I found a similar bug with the built-in email app here: http://code.google.com/p/android/issues/detail?id=5610.
Here is my code:
public class KeyValueTableAdapter extends BaseTableAdapter {
private String tableName;
private String keyColumnName;
private String valueColumnName;
public KeyValueTableAdapter(Context context, String tableName, String keyColumnName, String valueColumnName) {
super(context);
this.tableName = tableName;
this.keyColumnName = keyColumnName;
this.valueColumnName = valueColumnName;
}
protected String getStringValue(int key) {
Cursor cursor = null;
SQLiteDatabase db = null;
String value;
try {
db = dbOpenHelper.getReadableDatabase();
cursor = db.query(true, tableName, new String[] { valueColumnName }, keyColumnName + "=" + key, null, null, null, null, null);
if ((cursor.getCount() == 0) || !cursor.moveToFirst()) {
value = null;
} else {
value = cursor.getString(0);
}
} finally {
if (cursor != null) cursor.close();
if (db != null) db.close();
dbOpenHelper.close();
}
return value;
}
}
public abstract class BaseTableAdapter {
protected DbOpenHelper dbOpenHelper;
public BaseTableAdapter(Context context) {
this.dbOpenHelper = new DbOpenHelper(context, DatabaseSettings.DATABASE_NAME, null, DatabaseSettings.DATABASE_VERSION);
}
}
Most likely the database process(es) is getting killed during an I/O. For example by a task killer, or if you're allowing db write operations to continue during a time when the app should shutdown or sleep...
See if you can reproduce the issue by putting your app in a DB write loop and using a task killer on it.
Scenario: 32 bytes being written to the database, the writer task gets killed after only writing 10, result: database left in inconsistent and possibly corrupt state.
Also see:
Android process killer
EDIT: opening and closing the DB for each read/write? stop that! :)
Using multiple instances of SQLiteDatabase could be causing your problem if you have two instances updating the same database file at the same time.

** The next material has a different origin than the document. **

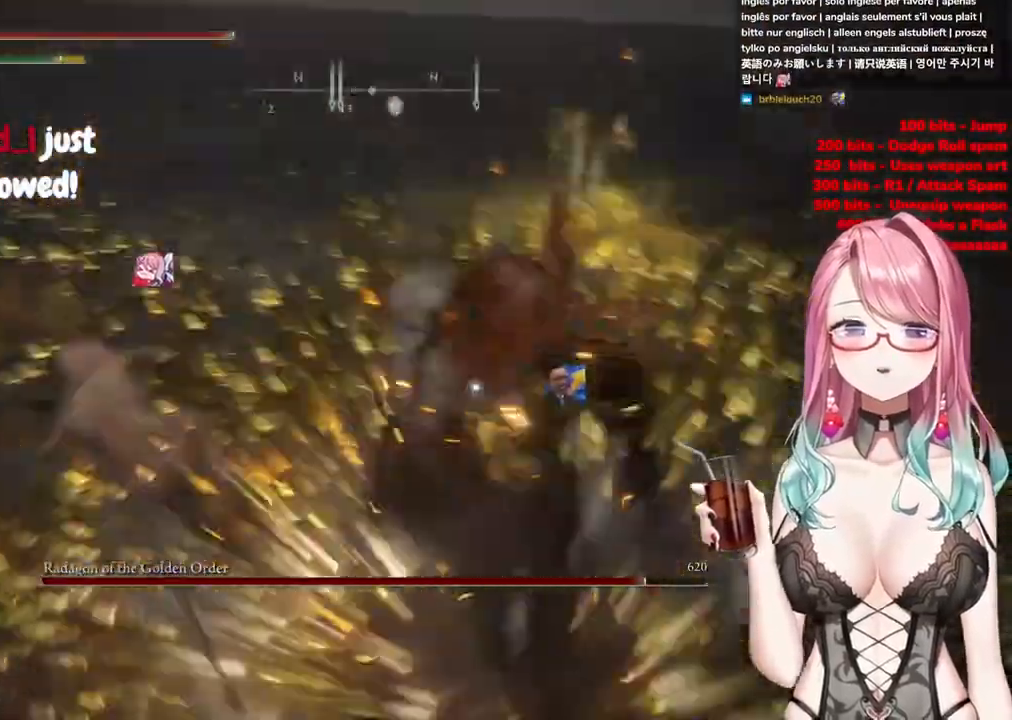
{"buttons": [], "left_stick": "up", "right_stick": "center", "events": []}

Implement a backup db process each day, and if the DB gets corrupted you just replace the database with a backup. You can use simple file copy paste methods to maintain a backup each day.
Since I can't comment -yet- on Brad's post.

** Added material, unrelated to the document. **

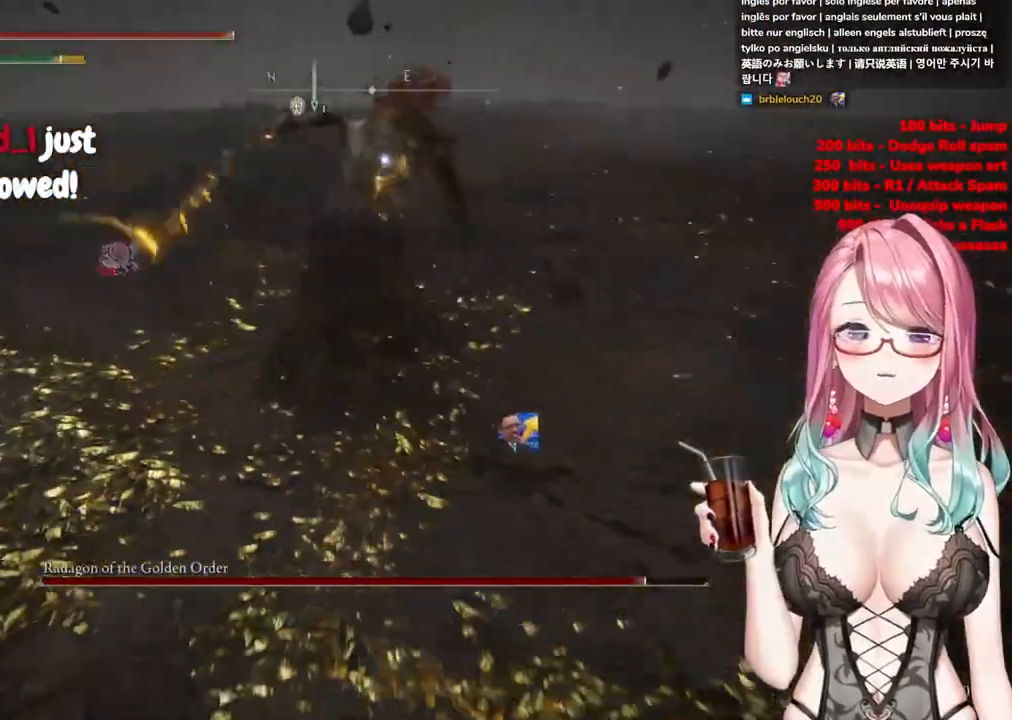
{"buttons": [], "left_stick": "up", "right_stick": "center", "events": [[384, "CIRCLE", "down"], [467, "CIRCLE", "up"]]}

I have to agree with the extra overhead.
I have a HTC Magic as my daily phone, and ram is always an issue.
Android phones are at very different ends of the $$$
Some are super cheap and some are super expensive, this basically comes down to ram, and cpu.
People who run task killers do ruin their android phones.
As a developer you should suggest people not to use them, or just deny support to people who use task killers, since android doesn't need these "improvements" (ask steve (cyanogen))
Also the new statement in android is very expensive.
You want to limit the amount of new calls when programming for android.
Programming for android is all about reuse of the precious memory. (HTC Magics/Dreams only have 96MB available to applications, and most of it is already in use)
As for your SQLiteDB...the API says that your SQLiteDB is private to your application.
I don't see why you need to open and close a NEW connection to it each time you want to read or write to it.
I would rather keep the connection open until the user looses focus from it.
However, if you are writing a content provider, that is a different story.
"the DB holds session information so
it's not very feasible to do a backup.
The data changes by the minute"
You should try using SharedPreferences: it stores key-value pairs (in the background, it uses a file).
Storing values:
SharedPreferences sp=MyActivity.getSharedPreferences("Name", Context.MODE_PRIVATE);
SharedPreferences.Editor editor = sp.edit();
editor.putString("key", value);
editor.putBoolean("another", true);
editor.commit();
Retrieving data:
sp.getString("key", "Not found");
// "Not found" is the default value
// if sp does not contain the specified key
sp.getBoolean("another", false);
// false is the default value
// if sp does not contain the specified key
See getSharedPreferences and SharedPreferences for a more detailed description.